Most of an episode is taken up with Margaret and Armstrong-Jones and their mutual seduction, much of their initial meeting being a discussion about portrait photography, followed by a photo shoot. That shoot, played out in the dim light of his studio, is meant to contrast Snowdon's audacious, edgy shooting method with the obsequious deference of Beaton during an official portrait session with Margaret just a few scenes previous. I can't remember the last time that the style and aesthetics of portrait photography played such a key part in a historical drama.

Poor Beaton comes in for a beating in the show, dismissed by Snowdon as "a disgrace" and played for comic effect, reciting corny odes to the monarchy and England as he stands next to his big view camera, a minor courtier full of deference for the establishment, unlike the dismissive young Snowdon. It's an unfair caricature, but I'll always be first in line to defend Beaton, who was so important in making me see the art of portrait photography.

Hayley Atwell & Matthew Goode, Toronto, 2008

The Crown also exercises considerable license with facts and timelines. The sensuous, glamorous portrait that Snowdon takes of Margaret during their first session together wasn't actually shot until years later, after they were married. Even more puzzling is a scene where Snowdon, engaged in a friendly menage a trois with a married couple, is reminded that he'd said that Margaret had "thick ankles and the face of a Jewish manicurist." The real Armstrong-Jones might have said this, and it might have been true of the actual Princess, but it certainly doesn't apply to Vanessa Kirby's onscreen Margaret.

Most annoying of all - at least for photographers - is Snowdon taking the princess into his basement darkroom to see the results of their shoot.
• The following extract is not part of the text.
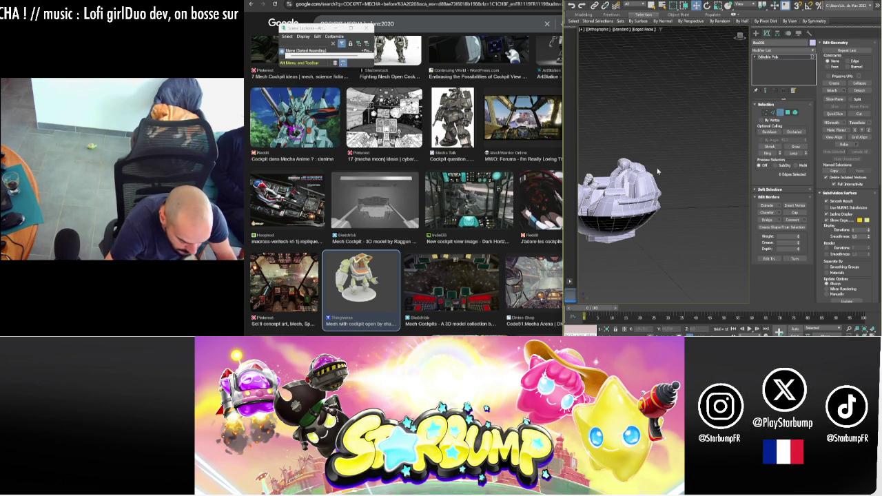
- Add a new Unwrap UVW modifier ('unw') to the pod and open its UV editor maximized with panels hidden
alt+middle_drag(604, 219, 648, 222)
He walks up to the enlarger holding his loaded Leica and a moment later is making a print. A generation who takes for granted that photography is an instant art won't notice, but as someone who has spent a lifetime sum of literal weeks souping film, it had me spitting.

Quibbles aside, Goode is fantastic as Snowdon, a man whose immense confidence and talent blind him to the certain trauma that he's about to bring upon himself and a woman wholly incapable of enduring real pain. I photographed him almost ten years ago for the free national daily, together with Hayley Atwell, who was co-starring with him in an entirely unnecessary movie adaptation of Evelyn Waugh's Brideshead Revisited. (The 1981 Granada miniseries starring Jeremy Irons was the definitive version, for either large or small screen.)

The shots aren't anything special - a competent snapshot of a pair of actors toying with the chemistry they developed on set, like a party trick they learned together. Much of my work for the free national daily was like this - merely competent, exercised with no particular concern with style or lasting quality. I was shooting to fill a hole either one or two columns wide in a layout, if it ran at all, so the most I concerned myself with was sharpness and exposure and a clean graphic that wouldn't clutter up already busy newsprint pages.

If I cared about future re-use or resale I might have pressed Goode and Atwell for individual shots, though that would have tried the patience of publicists who saw portrait sessions as something dispensed with in seconds, if possible. Goode met my camera lens with the clear gaze of a man resigned to being handsome; the intervening years have lined his face and chiseled his features even further for his turn as the seductive Snowdon. Rediscovering this shoot with a prompt from his role in The Crown only makes its perfunctory nature seem like a missed opportunity - one of many.